Именем королевы | страница 13



– Итак, – начал Айдан, потягивая пиво и стараясь не показывать, как он удивлен небольшим представлением, которое она устроила. – Мы – ирландцы, а ты даже не знаешь, какую себе выбрать фамилию. И как тебя угораздило оказаться среди бродячих артистов у собора Святого Павла?

– Ой, ну это печальная история. Мой отец был героем войны, – начала Пиппа.

– Какой войны? – уточнил Айдан.

– А вы как думаете, мой господин?

– Гражданской войны в Англии, – предположил он.

Она согласно закивала, тряхнув коротко остриженными волосами.

– Ее самой.

– И твой отец был героем, ты говоришь? – спросил он.

– Ты болен на голову, как и она, – проворчал Донал Ог, опять по-ирландски.

– Да, был, – заявила Пиппа. – Он спас целый гарнизон от гибели. – Ее отрешенный взгляд затуманился. Она смотрела в распахнутую дверь на кусок неба, видимый между остроконечными крышами Лондона. – Он любил меня больше жизни, он рыдал, когда прощался со мной. То был черный день для семьи Трюберд.
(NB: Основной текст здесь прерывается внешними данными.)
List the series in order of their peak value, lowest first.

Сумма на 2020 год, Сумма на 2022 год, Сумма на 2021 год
– Трюхарт, – поправил Айдан. История была столь же лжива, как клятва проститутки, но в голосе девушки слышалась неподдельная тоска.

– Трюхарт, – легко согласилась она. – Больше отца я не видела. Мать же похитили пираты, и я осталась одна-одинешенька, и некому обо мне было больше заботиться.
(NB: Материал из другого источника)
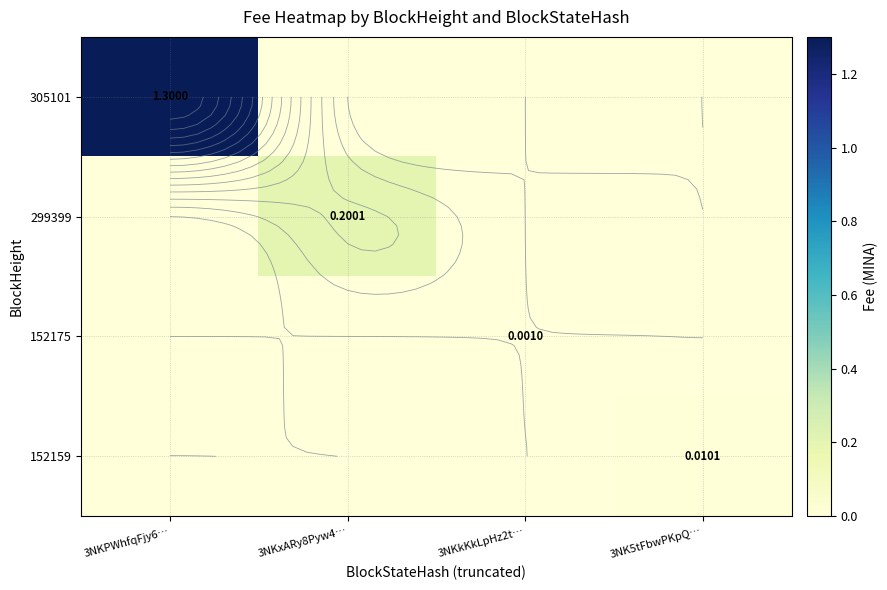

Rank the series by their maximum value, from lowest to highest.

152175, 152159, 299399, 305101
– Хватит, я уже вдоволь наслушался, – возмутился Донал Ог. – Нам пора идти.

Айдан не обратил на него внимания. Он наблюдал, как Пиппа пьет и пьет эль, жадно заглатывая его, словно никак не может напиться.

Что-то в ней затронуло самые сокровенные глубины его души, к которым он долгие годы и близко никого не подпускал. Там, в сокровенных тайниках, тлели угольки, которым он никогда не давал разгораться. Никому не было позволено вторгаться во внутренний мир Айдана О'Донахью. Только однажды открыл он туда двери… и после этого навсегда заморозил их, не давая себе права верить, радоваться, надеяться…. Исключил из своей жизни все, ради чего и стоило бы жить.

И вот теперь это странное существо, немытое и голодное, которому нечего было противопоставить жестокости мира, кроме кроткого взгляда больших глаз и живого воображения. Правда, она была вынослива и нахальна, как все эти шальные уличные актеры, но он почувствовал в ней что-то такое, отчего угольки, запрятанные в глубине его души, стали разгораться, как от дуновения ветра.

В девушке крылось столько нерастраченной нежности, она оказалась ранима, как брошенный ребенок, хотя это плохо сочеталось с ее дерзким языком и непробиваемым панцирем беззаботности.